Let $p,q\in A\text{,}$ and suppose that both are least upper bounds of $X\text{.}$ By definition both $p$ and $q$ are upper bounds for $X\text{.}$ Because $p$ is a least upper bound of $X\text{,}$ and $q$ is an upper bound of $X\text{,}$ then $p\preccurlyeq q$ by the definition of least upper bounds. Similarly, we see that $q\preccurlyeq p\text{.}$ By antisymmetry, it follows that $p=q\text{.}$ A similar argument works for greatest lower bounds; we omit the details.

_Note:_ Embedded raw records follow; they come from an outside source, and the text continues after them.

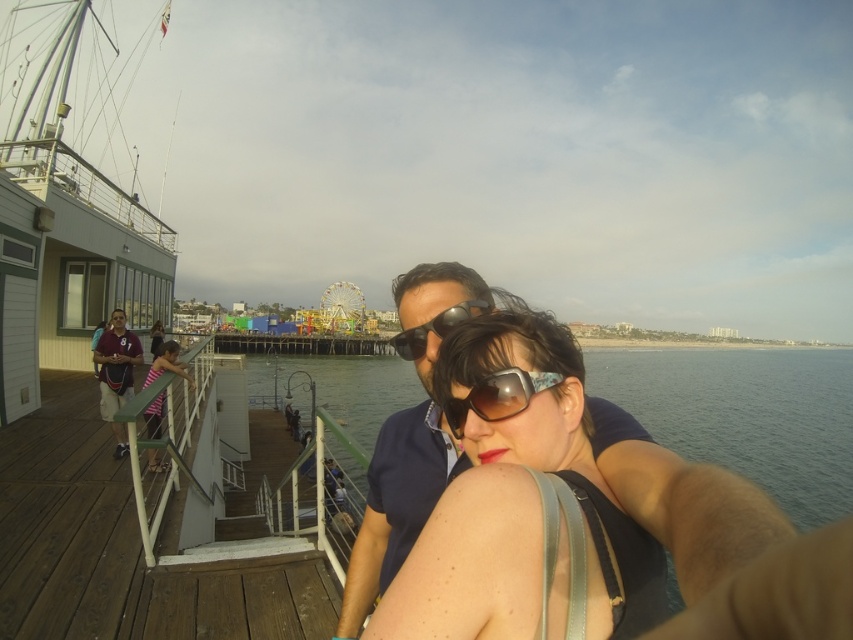
Question: Which point is farther to the camera?

Choices:
 (A) [x=99, y=371]
 (B) [x=450, y=342]

Answer: (A)

Question: Which point is closer to the camera?

Choices:
 (A) brown wooden deck at lower left
 (B) black plastic sunglasses at center
 (C) maroon jersey at left

Answer: (A)

Question: Is matte black tank top at center positioned at the back of sunglasses at center?

Choices:
 (A) yes
 (B) no

Answer: (B)

Question: Which object is positioned closest to the sunglasses at center?

Choices:
 (A) maroon jersey at left
 (B) clear blue water at center
 (C) matte blue shirt at left
 (D) black plastic sunglasses at center

Answer: (D)

Question: Considering the relative positions of brown wooden deck at lower left and sunglasses at center in the image provided, where is brown wooden deck at lower left located with respect to sunglasses at center?

Choices:
 (A) above
 (B) below

Answer: (B)

Question: Does matte blue shirt at left appear on the right side of maroon jersey at left?

Choices:
 (A) yes
 (B) no

Answer: (A)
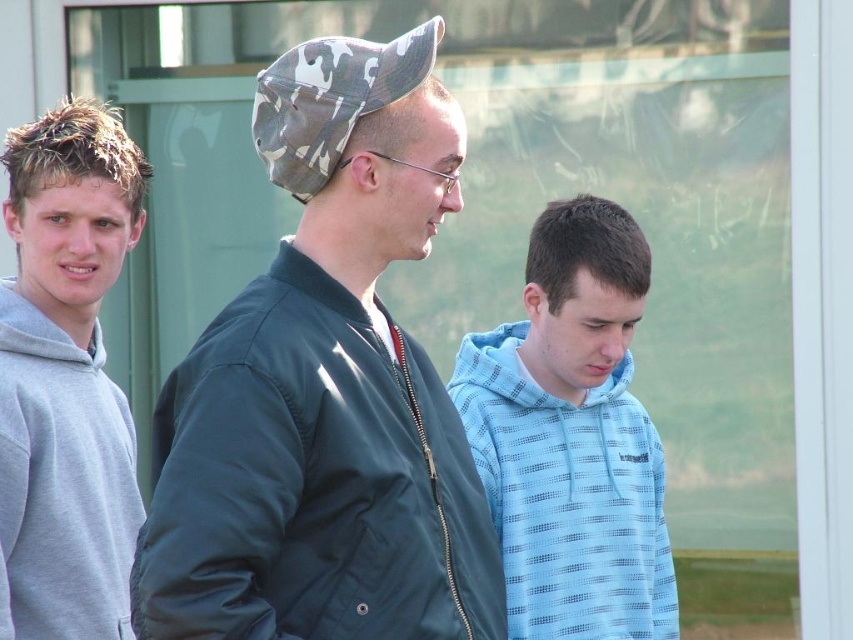
Consider the image. Is light blue hoodie at center positioned before gray fleece hoodie at left?

Yes, it is.

Is light blue hoodie at center positioned at the back of gray fleece hoodie at left?

No, light blue hoodie at center is closer to the viewer.

Measure the distance between light blue hoodie at center and camera.

They are 6.08 meters apart.

At what (x,y) coordinates should I click in order to perform the action: click on light blue hoodie at center. Please return your answer as a coordinate pair (x, y). The height and width of the screenshot is (640, 853). Looking at the image, I should click on (572, 436).

Does light blue hoodie at center appear on the right side of camouflage fabric baseball cap at center?

Correct, you'll find light blue hoodie at center to the right of camouflage fabric baseball cap at center.

Who is lower down, light blue hoodie at center or camouflage fabric baseball cap at center?

light blue hoodie at center

Is point (595, 384) more distant than point (434, 20)?

Yes, point (595, 384) is farther from viewer.

Find the location of a particular element. This screenshot has width=853, height=640. light blue hoodie at center is located at coordinates (572, 436).

Is dark green jacket at center closer to the viewer compared to light blue hoodie at center?

That is True.

Does point (254, 531) come farther from viewer compared to point (598, 396)?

Let $n=|A|\text{.}$ We proceed by induction on $n\text{.}$ If $n=1$ the result is trivial. Now assume that $n\ge 2\text{.}$ Suppose that the result is true for $n-1\text{.}$ By Theorem 7.4.9 the poset $A$ has a maximal element, say $r\in A\text{.}$ Let $B=A\setminus \{r\}\text{.}$ By Exercise 7.4.8 we know that $(B,\preccurlyeq )$ is a poset. Because $|B|=n-1\text{,}$ it follows from the inductive hypothesis that there is a total ordering ${\preccurlyeq }^{″}$ on $B$ such that if $x\preccurlyeq y$ then $x{\preccurlyeq }^{″}y\text{,}$ for all $x,y\in B\text{.}$ Now define a relation ${\preccurlyeq }^{\prime }$ on $A$ as follows. If $x,y\in B\text{,}$ let $x{\preccurlyeq }^{\prime }y$ if and only if $x{\preccurlyeq }^{″}y\text{.}$ If $x\in A\text{,}$ let $x{\preccurlyeq }^{\prime }r\text{.}$ It is left to the reader in Exercise 7.4.9 to show that ${\preccurlyeq }^{\prime }$ is a total order on $A\text{,}$ and that if $x\preccurlyeq y$ then $x{\preccurlyeq }^{\prime }y\text{,}$ for all $x,y\in A\text{.}$

We follow [KR83a]. We prove the result by induction on $n\text{.}$ When $n=1$ the result is trivial. Now assume that $n\ge 2\text{.}$ Suppose that the result holds for $n-1\text{.}$ By Theorem 7.4.9 the poset $A$ has a maximal element, say $r\in A\text{.}$ Let $x\in A\text{.}$ Because $\preccurlyeq$ is a total ordering, we know that $x\preccurlyeq r$ or $r\preccurlyeq x\text{.}$ If it were the case that $r\preccurlyeq x\text{,}$ then by hypothesis on $r$ we would know that $r=x\text{.}$ Hence $x\preccurlyeq r\text{.}$ Let $B=A\setminus \{r\}\text{.}$ By Exercise 7.4.8 we know that $(B,\preccurlyeq )$ is a poset. Because $|B|=n-1\text{,}$ it follows from the inductive hypothesis that there is an order isomorphism from $(B,\preccurlyeq )$ to $(\{1,2,\dots ,n-1\},\le )\text{,}$ say $f:B\to \{1,2,\dots ,n-1\}\text{.}$ Let $F:A\to \{1,2,\dots ,n\}$ be defined by $F(x)=f(x)$ for all $x\in B\text{,}$ and $F(r)=n\text{.}$ Because $f$ is bijective, it is straightforward to see that $F$ is bijective as well; we omit the details. To see that $F$ is an order isomorphism, it suffices by Lemma 7.4.16 to show that $x\preccurlyeq y$ if and only if $F(x)\le F(y)\text{,}$ for all $x,y\in A\text{.}$ First, let $x,y\in B\text{.}$ Then $x\preccurlyeq y$ if and only if $f(x)\le f(y)$ because $f$ is an order isomorphism. Because $F(x)=f(x)$ and $F(y)=f(y)\text{,}$ then $x\preccurlyeq y$ if and only if $F(x)\le F(y)\text{.}$ Now let $z\in B\text{.}$ We know that $z\preccurlyeq r\text{,}$ and we also know that $F(z)\le n=F(r)\text{,}$ because $F(z)\in \{1,2,\dots ,n-1\}\text{.}$ Hence $z\preccurlyeq r$ if and only if $F(z)\le F(r)\text{,}$ because both these statements are true. It follows that $F$ is an order isomorphism.